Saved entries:
* * * *

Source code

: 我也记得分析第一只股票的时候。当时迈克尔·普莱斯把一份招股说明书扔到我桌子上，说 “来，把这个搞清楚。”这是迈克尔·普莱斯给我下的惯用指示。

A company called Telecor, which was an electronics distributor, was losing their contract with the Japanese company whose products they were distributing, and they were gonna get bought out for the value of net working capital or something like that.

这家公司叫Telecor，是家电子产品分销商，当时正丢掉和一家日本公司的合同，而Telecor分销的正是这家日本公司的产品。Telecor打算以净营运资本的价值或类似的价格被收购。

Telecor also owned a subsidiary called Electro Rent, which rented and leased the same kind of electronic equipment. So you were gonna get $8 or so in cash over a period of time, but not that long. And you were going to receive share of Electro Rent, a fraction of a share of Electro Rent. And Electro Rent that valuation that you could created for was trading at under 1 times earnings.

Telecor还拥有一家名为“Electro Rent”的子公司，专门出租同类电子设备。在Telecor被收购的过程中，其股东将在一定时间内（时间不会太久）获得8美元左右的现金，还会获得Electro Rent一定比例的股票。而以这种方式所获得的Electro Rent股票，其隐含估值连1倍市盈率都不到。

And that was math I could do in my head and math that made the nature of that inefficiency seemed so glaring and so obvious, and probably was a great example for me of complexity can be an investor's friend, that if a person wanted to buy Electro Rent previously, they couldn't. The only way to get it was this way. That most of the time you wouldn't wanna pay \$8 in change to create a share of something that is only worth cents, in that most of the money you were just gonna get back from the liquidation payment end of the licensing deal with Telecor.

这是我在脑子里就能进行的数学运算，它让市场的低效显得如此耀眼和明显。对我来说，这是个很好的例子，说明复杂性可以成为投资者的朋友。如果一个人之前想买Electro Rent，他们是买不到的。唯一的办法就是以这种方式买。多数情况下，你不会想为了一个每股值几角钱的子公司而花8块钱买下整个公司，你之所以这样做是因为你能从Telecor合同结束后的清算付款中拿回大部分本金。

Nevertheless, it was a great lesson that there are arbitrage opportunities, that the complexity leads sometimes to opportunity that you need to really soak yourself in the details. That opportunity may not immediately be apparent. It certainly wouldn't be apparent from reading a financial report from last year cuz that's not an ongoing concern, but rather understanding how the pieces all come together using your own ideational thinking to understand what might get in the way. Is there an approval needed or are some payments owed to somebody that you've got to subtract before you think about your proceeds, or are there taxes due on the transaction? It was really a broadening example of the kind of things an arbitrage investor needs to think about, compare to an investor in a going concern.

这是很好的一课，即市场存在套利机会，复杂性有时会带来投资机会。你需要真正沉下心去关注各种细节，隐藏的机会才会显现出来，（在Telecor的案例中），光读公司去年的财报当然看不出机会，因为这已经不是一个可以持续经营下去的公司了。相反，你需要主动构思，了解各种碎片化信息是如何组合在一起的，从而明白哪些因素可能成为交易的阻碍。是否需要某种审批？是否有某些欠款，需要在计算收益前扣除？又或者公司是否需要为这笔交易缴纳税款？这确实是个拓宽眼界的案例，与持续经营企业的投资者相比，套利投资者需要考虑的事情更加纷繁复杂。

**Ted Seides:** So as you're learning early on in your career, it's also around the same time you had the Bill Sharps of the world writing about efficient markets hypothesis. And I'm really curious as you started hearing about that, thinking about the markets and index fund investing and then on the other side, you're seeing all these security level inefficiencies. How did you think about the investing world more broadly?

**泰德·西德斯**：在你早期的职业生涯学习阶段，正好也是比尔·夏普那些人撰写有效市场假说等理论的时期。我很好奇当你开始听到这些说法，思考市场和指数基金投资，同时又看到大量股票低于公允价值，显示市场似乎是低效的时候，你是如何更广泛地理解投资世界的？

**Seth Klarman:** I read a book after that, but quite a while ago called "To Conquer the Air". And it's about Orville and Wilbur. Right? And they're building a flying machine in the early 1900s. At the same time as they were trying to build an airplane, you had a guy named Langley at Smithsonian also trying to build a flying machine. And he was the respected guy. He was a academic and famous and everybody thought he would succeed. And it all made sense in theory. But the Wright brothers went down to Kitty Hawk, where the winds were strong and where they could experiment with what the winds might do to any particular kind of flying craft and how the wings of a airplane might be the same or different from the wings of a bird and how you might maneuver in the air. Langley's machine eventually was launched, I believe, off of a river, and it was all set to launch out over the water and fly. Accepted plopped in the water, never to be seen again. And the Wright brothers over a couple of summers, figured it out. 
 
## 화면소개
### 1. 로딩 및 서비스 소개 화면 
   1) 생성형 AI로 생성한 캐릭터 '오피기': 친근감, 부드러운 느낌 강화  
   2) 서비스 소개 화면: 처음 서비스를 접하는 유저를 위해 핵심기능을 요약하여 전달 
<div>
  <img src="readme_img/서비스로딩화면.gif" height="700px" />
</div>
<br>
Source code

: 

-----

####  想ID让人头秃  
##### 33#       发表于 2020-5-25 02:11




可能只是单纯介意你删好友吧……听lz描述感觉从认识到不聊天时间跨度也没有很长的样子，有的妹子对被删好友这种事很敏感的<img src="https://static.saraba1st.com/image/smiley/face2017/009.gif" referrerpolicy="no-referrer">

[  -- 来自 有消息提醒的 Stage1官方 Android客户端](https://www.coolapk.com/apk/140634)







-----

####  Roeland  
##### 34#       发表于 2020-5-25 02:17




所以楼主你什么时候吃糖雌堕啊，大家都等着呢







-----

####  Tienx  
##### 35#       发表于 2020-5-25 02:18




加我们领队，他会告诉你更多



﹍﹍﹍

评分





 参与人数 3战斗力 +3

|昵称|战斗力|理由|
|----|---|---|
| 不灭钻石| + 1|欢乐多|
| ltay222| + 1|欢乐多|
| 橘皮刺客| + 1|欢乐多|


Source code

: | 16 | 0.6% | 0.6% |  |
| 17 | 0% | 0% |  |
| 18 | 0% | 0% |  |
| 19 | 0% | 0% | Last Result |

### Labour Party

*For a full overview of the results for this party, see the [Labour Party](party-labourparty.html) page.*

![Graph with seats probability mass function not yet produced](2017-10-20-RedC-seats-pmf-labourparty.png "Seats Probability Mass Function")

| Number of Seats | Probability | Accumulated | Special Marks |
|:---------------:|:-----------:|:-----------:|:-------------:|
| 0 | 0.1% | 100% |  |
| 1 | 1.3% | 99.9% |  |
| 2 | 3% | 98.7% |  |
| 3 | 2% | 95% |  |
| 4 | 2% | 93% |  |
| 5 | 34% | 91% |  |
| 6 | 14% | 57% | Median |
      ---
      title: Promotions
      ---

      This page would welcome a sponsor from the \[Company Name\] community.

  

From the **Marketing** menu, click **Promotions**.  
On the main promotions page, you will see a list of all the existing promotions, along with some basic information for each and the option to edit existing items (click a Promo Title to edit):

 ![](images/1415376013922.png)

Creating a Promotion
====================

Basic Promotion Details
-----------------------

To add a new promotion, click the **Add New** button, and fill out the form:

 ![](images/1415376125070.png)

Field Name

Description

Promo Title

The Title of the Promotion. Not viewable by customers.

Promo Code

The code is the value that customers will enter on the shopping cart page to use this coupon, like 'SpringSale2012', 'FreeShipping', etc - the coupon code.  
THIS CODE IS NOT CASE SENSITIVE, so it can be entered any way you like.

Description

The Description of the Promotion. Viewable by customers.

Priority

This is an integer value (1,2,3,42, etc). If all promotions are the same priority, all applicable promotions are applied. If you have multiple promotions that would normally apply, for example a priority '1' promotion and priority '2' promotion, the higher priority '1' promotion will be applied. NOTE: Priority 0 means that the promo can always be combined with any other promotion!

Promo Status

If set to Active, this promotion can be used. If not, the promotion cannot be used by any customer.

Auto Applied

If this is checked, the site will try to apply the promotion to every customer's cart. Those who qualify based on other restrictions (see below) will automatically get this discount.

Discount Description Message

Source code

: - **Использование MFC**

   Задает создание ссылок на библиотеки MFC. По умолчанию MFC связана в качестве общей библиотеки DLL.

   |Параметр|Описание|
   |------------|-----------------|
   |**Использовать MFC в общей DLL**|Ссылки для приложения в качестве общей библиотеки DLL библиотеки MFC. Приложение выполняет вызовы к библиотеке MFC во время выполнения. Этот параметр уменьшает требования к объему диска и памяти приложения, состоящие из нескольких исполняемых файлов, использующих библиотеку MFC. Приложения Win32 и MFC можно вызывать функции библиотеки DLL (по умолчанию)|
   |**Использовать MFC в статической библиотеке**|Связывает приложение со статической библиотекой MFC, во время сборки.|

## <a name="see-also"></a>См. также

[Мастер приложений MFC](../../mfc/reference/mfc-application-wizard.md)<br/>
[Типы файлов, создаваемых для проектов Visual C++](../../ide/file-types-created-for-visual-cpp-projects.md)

* * * *

EXERCISE
Reproduce exactly the stretch of lines that starts at the one containing "If this is checked, the" and ends with the final line of the data, including both ends and nothing more.

ANSWER BOX
If this is checked, the site will try to apply the promotion to every customer's cart. Those who qualify based on other restrictions (see below) will automatically get this discount.

Discount Description Message

Source code

: - **Использование MFC**

   Задает создание ссылок на библиотеки MFC. По умолчанию MFC связана в качестве общей библиотеки DLL.

   |Параметр|Описание|
   |------------|-----------------|
   |**Использовать MFC в общей DLL**|Ссылки для приложения в качестве общей библиотеки DLL библиотеки MFC. Приложение выполняет вызовы к библиотеке MFC во время выполнения. Этот параметр уменьшает требования к объему диска и памяти приложения, состоящие из нескольких исполняемых файлов, использующих библиотеку MFC. Приложения Win32 и MFC можно вызывать функции библиотеки DLL (по умолчанию)|
   |**Использовать MFC в статической библиотеке**|Связывает приложение со статической библиотекой MFC, во время сборки.|

## <a name="see-also"></a>См. также

[Мастер приложений MFC](../../mfc/reference/mfc-application-wizard.md)<br/>
[Типы файлов, создаваемых для проектов Visual C++](../../ide/file-types-created-for-visual-cpp-projects.md)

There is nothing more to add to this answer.